DIRECTIONS :: Reproduce every line of the items below without any changes, keeping each line break where it falls.
*** RECORDS TO USE Section Begins ***
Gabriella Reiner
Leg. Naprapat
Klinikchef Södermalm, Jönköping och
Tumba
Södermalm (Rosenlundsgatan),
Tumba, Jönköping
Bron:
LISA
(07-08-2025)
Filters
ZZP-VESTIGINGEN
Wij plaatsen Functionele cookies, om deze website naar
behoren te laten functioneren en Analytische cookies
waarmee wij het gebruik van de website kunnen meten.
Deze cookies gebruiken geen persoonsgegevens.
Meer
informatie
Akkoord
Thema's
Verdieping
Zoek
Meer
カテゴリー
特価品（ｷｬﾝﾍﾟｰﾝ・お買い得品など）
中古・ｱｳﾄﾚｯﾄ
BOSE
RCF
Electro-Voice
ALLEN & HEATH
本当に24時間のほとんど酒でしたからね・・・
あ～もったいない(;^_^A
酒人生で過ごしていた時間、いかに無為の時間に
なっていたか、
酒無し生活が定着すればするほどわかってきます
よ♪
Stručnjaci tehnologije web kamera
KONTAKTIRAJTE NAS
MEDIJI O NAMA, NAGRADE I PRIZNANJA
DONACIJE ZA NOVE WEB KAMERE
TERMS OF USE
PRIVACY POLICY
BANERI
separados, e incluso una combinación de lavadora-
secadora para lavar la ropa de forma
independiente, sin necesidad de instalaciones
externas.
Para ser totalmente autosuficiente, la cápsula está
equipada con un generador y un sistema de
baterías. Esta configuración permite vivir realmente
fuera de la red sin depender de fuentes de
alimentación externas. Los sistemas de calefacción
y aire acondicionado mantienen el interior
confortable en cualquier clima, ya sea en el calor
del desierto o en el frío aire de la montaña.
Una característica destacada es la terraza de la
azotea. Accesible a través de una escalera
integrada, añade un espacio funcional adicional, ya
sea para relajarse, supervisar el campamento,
*** RECORDS TO USE Section Ends ***
WRITTEN RESPONSE ::
Gabriella Reiner
Leg. Naprapat
Klinikchef Södermalm, Jönköping och
Tumba
Södermalm (Rosenlundsgatan),
Tumba, Jönköping
Bron:
LISA
(07-08-2025)
Filters
ZZP-VESTIGINGEN
Wij plaatsen Functionele cookies, om deze website naar
behoren te laten functioneren en Analytische cookies
waarmee wij het gebruik van de website kunnen meten.
Deze cookies gebruiken geen persoonsgegevens.
Meer
informatie
Akkoord
Thema's
Verdieping
Zoek
Meer
カテゴリー
特価品（ｷｬﾝﾍﾟｰﾝ・お買い得品など）
中古・ｱｳﾄﾚｯﾄ
BOSE
RCF
Electro-Voice
ALLEN & HEATH
本当に24時間のほとんど酒でしたからね・・・
あ～もったいない(;^_^A
酒人生で過ごしていた時間、いかに無為の時間に
なっていたか、
酒無し生活が定着すればするほどわかってきます
よ♪
Stručnjaci tehnologije web kamera
KONTAKTIRAJTE NAS
MEDIJI O NAMA, NAGRADE I PRIZNANJA
DONACIJE ZA NOVE WEB KAMERE
TERMS OF USE
PRIVACY POLICY
BANERI
separados, e incluso una combinación de lavadora-
secadora para lavar la ropa de forma
independiente, sin necesidad de instalaciones
externas.
Para ser totalmente autosuficiente, la cápsula está
equipada con un generador y un sistema de
baterías. Esta configuración permite vivir realmente
fuera de la red sin depender de fuentes de
alimentación externas. Los sistemas de calefacción
y aire acondicionado mantienen el interior
confortable en cualquier clima, ya sea en el calor
del desierto o en el frío aire de la montaña.
Una característica destacada es la terraza de la
azotea. Accesible a través de una escalera
integrada, añade un espacio funcional adicional, ya
sea para relajarse, supervisar el campamento,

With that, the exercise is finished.